ACTIVITY. Filter the lines below, copying only those with the string "linecap".

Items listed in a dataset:
* * * * *

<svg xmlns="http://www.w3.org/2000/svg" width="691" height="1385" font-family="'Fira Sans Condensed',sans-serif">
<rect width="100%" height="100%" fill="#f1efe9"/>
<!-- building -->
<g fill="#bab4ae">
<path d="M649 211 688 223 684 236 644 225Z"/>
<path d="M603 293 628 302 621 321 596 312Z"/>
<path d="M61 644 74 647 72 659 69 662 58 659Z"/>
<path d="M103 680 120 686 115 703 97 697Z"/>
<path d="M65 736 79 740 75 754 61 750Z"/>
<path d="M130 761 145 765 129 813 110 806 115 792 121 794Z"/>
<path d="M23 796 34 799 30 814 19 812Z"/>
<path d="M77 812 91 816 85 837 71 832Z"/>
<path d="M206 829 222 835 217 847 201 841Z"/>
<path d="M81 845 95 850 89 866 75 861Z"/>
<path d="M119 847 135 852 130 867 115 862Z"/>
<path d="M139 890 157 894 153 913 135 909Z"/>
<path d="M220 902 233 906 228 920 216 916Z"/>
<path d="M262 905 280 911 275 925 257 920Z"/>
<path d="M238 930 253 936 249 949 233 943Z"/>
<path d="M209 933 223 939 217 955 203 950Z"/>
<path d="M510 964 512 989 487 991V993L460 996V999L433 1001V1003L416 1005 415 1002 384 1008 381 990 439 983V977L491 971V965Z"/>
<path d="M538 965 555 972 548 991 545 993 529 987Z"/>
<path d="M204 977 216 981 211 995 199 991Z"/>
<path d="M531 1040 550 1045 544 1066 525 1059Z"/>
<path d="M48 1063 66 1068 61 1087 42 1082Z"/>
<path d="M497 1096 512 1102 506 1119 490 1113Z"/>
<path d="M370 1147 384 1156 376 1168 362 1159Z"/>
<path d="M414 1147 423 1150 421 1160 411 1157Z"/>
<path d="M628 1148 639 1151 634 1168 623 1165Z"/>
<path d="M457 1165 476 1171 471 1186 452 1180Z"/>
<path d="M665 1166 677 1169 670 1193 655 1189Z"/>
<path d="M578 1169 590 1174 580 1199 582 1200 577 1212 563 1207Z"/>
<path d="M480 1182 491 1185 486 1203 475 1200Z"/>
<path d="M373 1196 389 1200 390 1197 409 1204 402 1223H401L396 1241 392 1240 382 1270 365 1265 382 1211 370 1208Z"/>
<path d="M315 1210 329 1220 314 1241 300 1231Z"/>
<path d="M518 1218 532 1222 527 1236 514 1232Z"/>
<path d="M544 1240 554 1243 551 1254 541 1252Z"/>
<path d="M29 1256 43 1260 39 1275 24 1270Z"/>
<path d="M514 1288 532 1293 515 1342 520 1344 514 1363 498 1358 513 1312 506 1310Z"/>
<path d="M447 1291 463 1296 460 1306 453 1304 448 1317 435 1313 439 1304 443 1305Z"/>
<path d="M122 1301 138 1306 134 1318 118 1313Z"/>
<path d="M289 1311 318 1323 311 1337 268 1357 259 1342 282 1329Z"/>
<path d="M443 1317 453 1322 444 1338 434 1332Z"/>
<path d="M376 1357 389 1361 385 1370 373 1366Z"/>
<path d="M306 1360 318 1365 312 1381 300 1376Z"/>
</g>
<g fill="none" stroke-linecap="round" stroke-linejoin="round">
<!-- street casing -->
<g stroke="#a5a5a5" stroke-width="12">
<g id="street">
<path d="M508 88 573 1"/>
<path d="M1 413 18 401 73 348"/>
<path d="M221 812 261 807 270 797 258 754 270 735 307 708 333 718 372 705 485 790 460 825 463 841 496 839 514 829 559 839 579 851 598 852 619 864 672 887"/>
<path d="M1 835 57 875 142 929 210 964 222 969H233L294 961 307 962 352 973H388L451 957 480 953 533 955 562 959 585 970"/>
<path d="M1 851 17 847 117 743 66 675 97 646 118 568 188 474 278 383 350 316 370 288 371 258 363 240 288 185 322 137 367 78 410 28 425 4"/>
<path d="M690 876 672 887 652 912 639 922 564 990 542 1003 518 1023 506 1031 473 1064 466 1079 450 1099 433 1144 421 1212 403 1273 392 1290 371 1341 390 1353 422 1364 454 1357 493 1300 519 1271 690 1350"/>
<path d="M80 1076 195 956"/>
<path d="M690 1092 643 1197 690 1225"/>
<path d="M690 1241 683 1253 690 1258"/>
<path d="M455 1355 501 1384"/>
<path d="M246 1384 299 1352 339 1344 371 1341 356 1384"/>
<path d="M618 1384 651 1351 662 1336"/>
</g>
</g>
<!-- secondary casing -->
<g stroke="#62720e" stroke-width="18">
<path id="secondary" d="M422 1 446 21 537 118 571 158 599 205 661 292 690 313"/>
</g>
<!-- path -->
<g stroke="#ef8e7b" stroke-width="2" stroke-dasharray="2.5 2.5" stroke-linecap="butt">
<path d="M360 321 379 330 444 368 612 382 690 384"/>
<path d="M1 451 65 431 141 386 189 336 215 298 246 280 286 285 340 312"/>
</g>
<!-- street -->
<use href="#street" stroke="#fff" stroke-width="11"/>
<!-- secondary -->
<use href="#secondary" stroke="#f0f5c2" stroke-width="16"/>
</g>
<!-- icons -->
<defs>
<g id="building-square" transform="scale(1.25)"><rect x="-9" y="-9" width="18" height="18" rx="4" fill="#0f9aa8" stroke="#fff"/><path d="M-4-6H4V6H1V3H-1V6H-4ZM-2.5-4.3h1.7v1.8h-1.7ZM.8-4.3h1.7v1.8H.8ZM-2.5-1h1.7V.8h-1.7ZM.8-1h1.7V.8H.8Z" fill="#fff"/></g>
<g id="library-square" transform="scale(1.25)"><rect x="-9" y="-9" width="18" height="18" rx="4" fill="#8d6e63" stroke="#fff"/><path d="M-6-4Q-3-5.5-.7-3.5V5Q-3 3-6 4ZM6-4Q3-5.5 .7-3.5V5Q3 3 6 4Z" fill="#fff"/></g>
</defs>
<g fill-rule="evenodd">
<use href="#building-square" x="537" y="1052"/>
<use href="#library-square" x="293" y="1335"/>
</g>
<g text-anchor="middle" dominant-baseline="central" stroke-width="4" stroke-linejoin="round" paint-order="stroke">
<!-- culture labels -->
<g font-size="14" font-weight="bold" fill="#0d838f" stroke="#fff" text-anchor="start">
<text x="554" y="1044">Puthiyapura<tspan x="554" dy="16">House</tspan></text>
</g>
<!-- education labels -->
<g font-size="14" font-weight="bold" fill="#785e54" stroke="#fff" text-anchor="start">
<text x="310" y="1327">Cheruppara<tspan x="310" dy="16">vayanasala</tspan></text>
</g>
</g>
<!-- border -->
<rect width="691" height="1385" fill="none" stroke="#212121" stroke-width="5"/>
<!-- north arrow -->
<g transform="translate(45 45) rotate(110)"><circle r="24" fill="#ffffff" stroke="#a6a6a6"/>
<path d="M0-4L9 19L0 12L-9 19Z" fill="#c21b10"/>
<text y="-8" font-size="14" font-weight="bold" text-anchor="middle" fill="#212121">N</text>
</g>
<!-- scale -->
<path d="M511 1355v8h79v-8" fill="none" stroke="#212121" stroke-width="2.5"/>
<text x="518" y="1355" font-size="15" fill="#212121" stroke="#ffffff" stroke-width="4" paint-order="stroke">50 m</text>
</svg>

* * * * *

THE COMPLETED TASK.
<g fill="none" stroke-linecap="round" stroke-linejoin="round">
<g stroke="#ef8e7b" stroke-width="2" stroke-dasharray="2.5 2.5" stroke-linecap="butt">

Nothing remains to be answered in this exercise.